I haven't updated my journal much lately because to be honest nothing much has happened. And I've been uninspired. And lazy. Mostly lazy. Although Pen did win two tickets at work for us to fly to Vancouver, stay in a nice hotel, and see Shania Twain in concert on Sunday. Hey, it's free.
There's nothing much happening with my writing, either. I'm still writing, but no one seems interested. You read all those stories about authors whose work was rejected by eleventy-four different publishers before finally going on to best-sellers. But you know what? At least those people had agents who could show their work to hordes of publishers all at the same time. I, on the other hand, have been rejected by at least eleventy-four agents. Which means if I want to submit I have to do it one publisher at a time. At this rate, it'll take me ten years just to get past Baen. Then I can work on the C's.

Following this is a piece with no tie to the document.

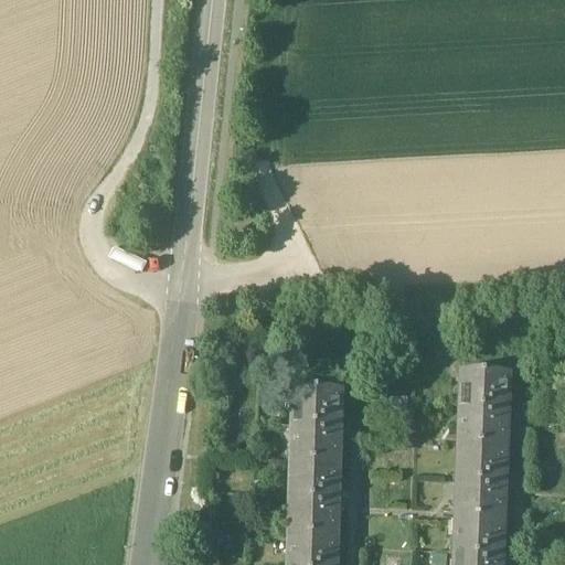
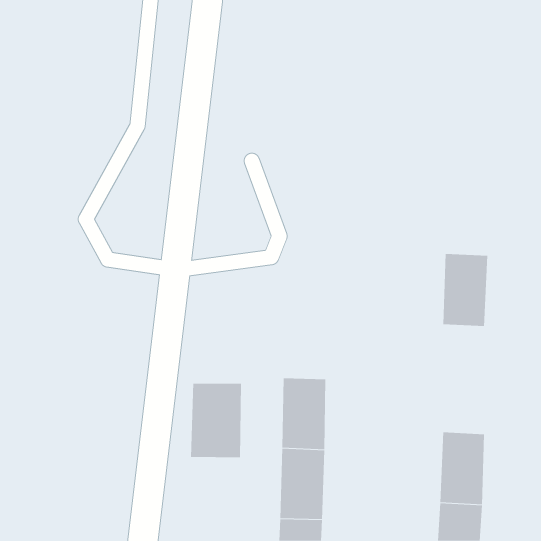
building: [461,376,509,452] -> [443,254,488,327]
building: none -> [191,383,242,458]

Nobody loves me. Everybody hates me. I'm going to the garden to eat some carrots. What? Worms? What kind of sicko are you?
KFC has a new Lord Of The Rings "QUEST Family Meal," complete with "Chicken Rings." I don't know about you, but I don't want to know what part of the bird Chicken Rings are made from.
Saddam denies he had al-Qaida ties. al-Qaida cufflinks and t-shirts, sure, but no ties.